Movie Recommender System
The Problem
Recommendation systems drive an estimated 35% of e-commerce revenue and 80% of Netflix viewing hours. But most tutorials stop at "cosine similarity on a toy dataset" without exploring what actually makes recommendations good — or building something a real user can interact with.
I wanted to go deeper: build a dual-approach system that combines content understanding with collaborative signals, and ship it as a live product people can use.
The Approach
- Content-Based Filtering: TF-IDF vectorization on movie descriptions, genres, and cast, combined with cosine similarity to find movies that share characteristics with the user's favorites
- Collaborative Filtering: User-item interaction matrix factorization to surface patterns like "people who liked X also liked Y"

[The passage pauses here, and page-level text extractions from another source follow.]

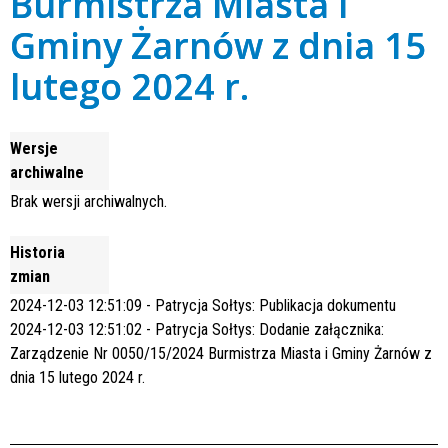
Burmistrza Miasta i
Gminy Żarnów z dnia 15
lutego 2024 r.
Wersje
archiwalne
Brak wersji archiwalnych.
Historia
zmian
2024-12-03 12:51:09 - Patrycja Sołtys: Publikacja dokumentu
2024-12-03 12:51:02 - Patrycja Sołtys: Dodanie załącznika:
Zarządzenie Nr 0050/15/2024 Burmistrza Miasta i Gminy Żarnów z
dnia 15 lutego 2024 r.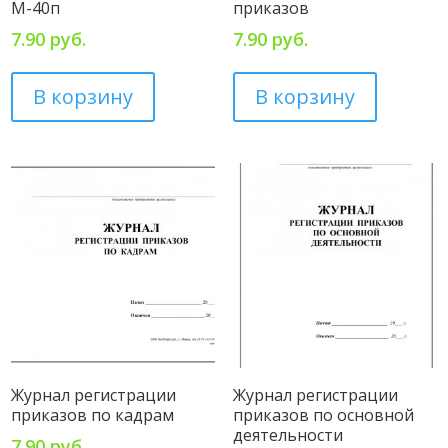
М-40п
приказов
7.90
руб.
7.90
руб.
В корзину
В корзину
Журнал регистрации
Журнал регистрации
приказов по кадрам
приказов по основной
деятельности
7.90
руб.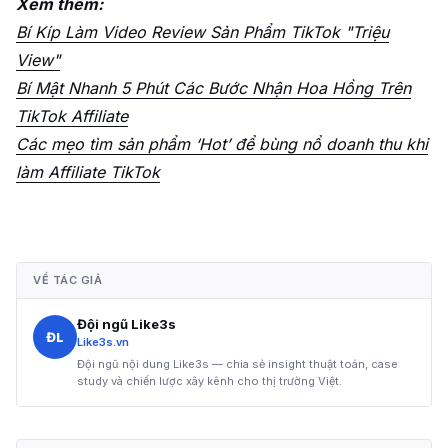
Xem thêm:
Bí Kíp Làm Video Review Sản Phẩm TikTok "Triệu
View"
Bí Mật Nhanh 5 Phút Các Bước Nhận Hoa Hồng Trên
TikTok Affiliate
Các mẹo tìm sản phẩm ‘Hot’ để bùng nổ doanh thu khi
làm Affiliate TikTok
VỀ TÁC GIẢ
Đội ngũ Like3s
ĐL
Like3s.vn
Đội ngũ nội dung Like3s — chia sẻ insight thuật toán, case
study và chiến lược xây kênh cho thị trường Việt.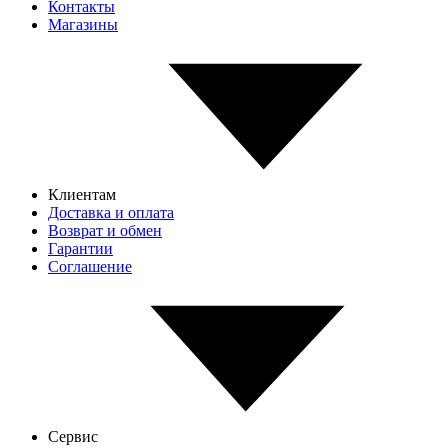
Контакты
Магазины
Клиентам
Доставка и оплата
Возврат и обмен
Гарантии
Соглашение
Сервис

- Hybrid Ranking: Weighted combination of both approaches for more robust recommendations that handle cold-start gracefully
- Interactive Frontend: Streamlit interface where users select a movie and instantly see personalized recommendations with posters, ratings, and genres
Key Results
- Content-based approach captures genre/cast similarities that collaborative filtering misses
- Collaborative approach surfaces non-obvious connections between movies
- Hybrid combination outperforms either approach alone on relevance metrics
- Fully productionized with interactive web interface
Business Value
Revenue Impact: Recommender systems are responsible for 35% of Amazon purchases and 80% of Netflix viewing. This project demonstrates the full pipeline from algorithm design to deployment. Passion Signal: Built this because I love movies and wanted to solve the "what to watch next" problem for myself — then shipped it so anyone can use it.